__REQUIRED WORK__
Print, unchanged, the lines of the material from the one that contains "Document page, 1241x1754 pixels." through the very last line.

[Start PROVIDED ENTRIES]

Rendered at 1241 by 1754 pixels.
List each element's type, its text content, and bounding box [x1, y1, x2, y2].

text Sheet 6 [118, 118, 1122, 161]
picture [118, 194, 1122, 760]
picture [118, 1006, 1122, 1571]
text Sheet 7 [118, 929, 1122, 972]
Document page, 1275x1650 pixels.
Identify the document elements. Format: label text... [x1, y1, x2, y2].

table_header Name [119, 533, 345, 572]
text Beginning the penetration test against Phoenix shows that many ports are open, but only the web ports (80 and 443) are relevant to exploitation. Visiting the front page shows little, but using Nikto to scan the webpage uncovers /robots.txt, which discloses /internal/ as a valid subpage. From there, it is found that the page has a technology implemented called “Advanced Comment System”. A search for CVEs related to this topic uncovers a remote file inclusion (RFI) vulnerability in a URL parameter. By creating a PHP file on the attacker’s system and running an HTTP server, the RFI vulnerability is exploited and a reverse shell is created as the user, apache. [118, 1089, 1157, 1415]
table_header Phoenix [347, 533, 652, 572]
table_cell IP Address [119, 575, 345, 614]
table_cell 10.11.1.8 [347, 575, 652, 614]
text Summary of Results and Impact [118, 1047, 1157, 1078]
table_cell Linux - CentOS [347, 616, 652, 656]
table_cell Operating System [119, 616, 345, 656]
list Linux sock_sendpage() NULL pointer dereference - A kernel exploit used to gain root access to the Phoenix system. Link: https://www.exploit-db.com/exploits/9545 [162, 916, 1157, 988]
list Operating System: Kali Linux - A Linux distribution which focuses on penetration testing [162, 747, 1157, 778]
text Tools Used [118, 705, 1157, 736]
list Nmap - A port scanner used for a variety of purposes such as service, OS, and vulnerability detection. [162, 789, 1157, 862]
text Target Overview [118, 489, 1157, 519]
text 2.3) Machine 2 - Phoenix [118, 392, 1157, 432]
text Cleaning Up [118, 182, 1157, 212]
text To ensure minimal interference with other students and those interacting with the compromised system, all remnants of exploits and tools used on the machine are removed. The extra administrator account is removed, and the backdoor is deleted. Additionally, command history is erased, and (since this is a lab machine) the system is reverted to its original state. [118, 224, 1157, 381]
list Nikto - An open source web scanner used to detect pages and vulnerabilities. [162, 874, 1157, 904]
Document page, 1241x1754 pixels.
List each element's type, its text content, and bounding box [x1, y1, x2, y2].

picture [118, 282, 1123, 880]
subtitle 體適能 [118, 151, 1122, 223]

[End PROVIDED ENTRIES]

__RESULT OF THIS TASK__
Document page, 1241x1754 pixels.
List each element's type, its text content, and bounding box [x1, y1, x2, y2].

picture [118, 282, 1123, 880]
subtitle 體適能 [118, 151, 1122, 223]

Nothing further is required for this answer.